Gradient-free Online Learning in Games with Delayed Rewards

TL;DR

This paper introduces a gradient-free learning approach for multi-player games with delayed, asynchronous rewards, proving convergence to Nash equilibrium despite unbounded delays in feedback.

Contribution

It develops a novel gradient-free learning policy for delayed feedback in multi-player continuous action games and proves convergence to Nash equilibrium under broad conditions.

Findings

New regret bounds for delayed reward settings

Convergence to Nash equilibrium with probability 1

Applicable to unbounded delay scenarios

Abstract

Motivated by applications to online advertising and recommender systems, we consider a game-theoretic model with delayed rewards and asynchronous, payoff-based feedback. In contrast to previous work on delayed multi-armed bandits, we focus on multi-player games with continuous action spaces, and we examine the long-run behavior of strategic agents that follow a no-regret learning policy (but are otherwise oblivious to the game being played, the objectives of their opponents, etc.).

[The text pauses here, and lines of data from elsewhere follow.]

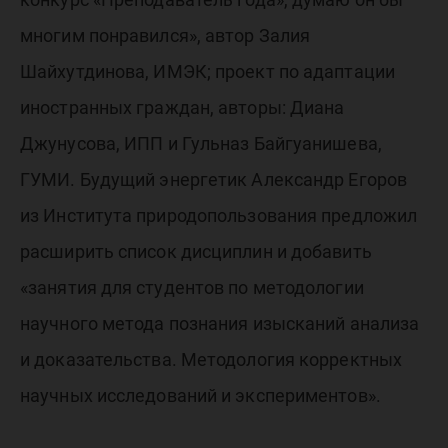
многим понравился», автор Залия
Шайхутдинова, ИМЭК; проект по адаптации
иностранных граждан, авторы: Диана
Джунусова, ИПП и Гульназ Байгуанишева,
ГУМИ. Будущий энергетик Александр Егоров
из Института природопользования предложил
расширить список дисциплин и добавить
«занятия для студентов по методологии
научного метода познания изысканий анализа
и доказательства. Методология корректных
научных исследований и экспериментов».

To account for the lack of a consistent stream of information (for instance, rewards can arrive out of order, with an a priori unbounded delay, etc.), we introduce a gradient-free learning policy where payoff information is placed in a priority queue as it arrives. In this general context, we derive new bounds for the agents' regret; furthermore, under a standard diagonal concavity assumption, we show that the induced sequence of play converges to Nash equilibrium with probability $1$, even if the delay between choosing an action and receiving the corresponding reward is unbounded.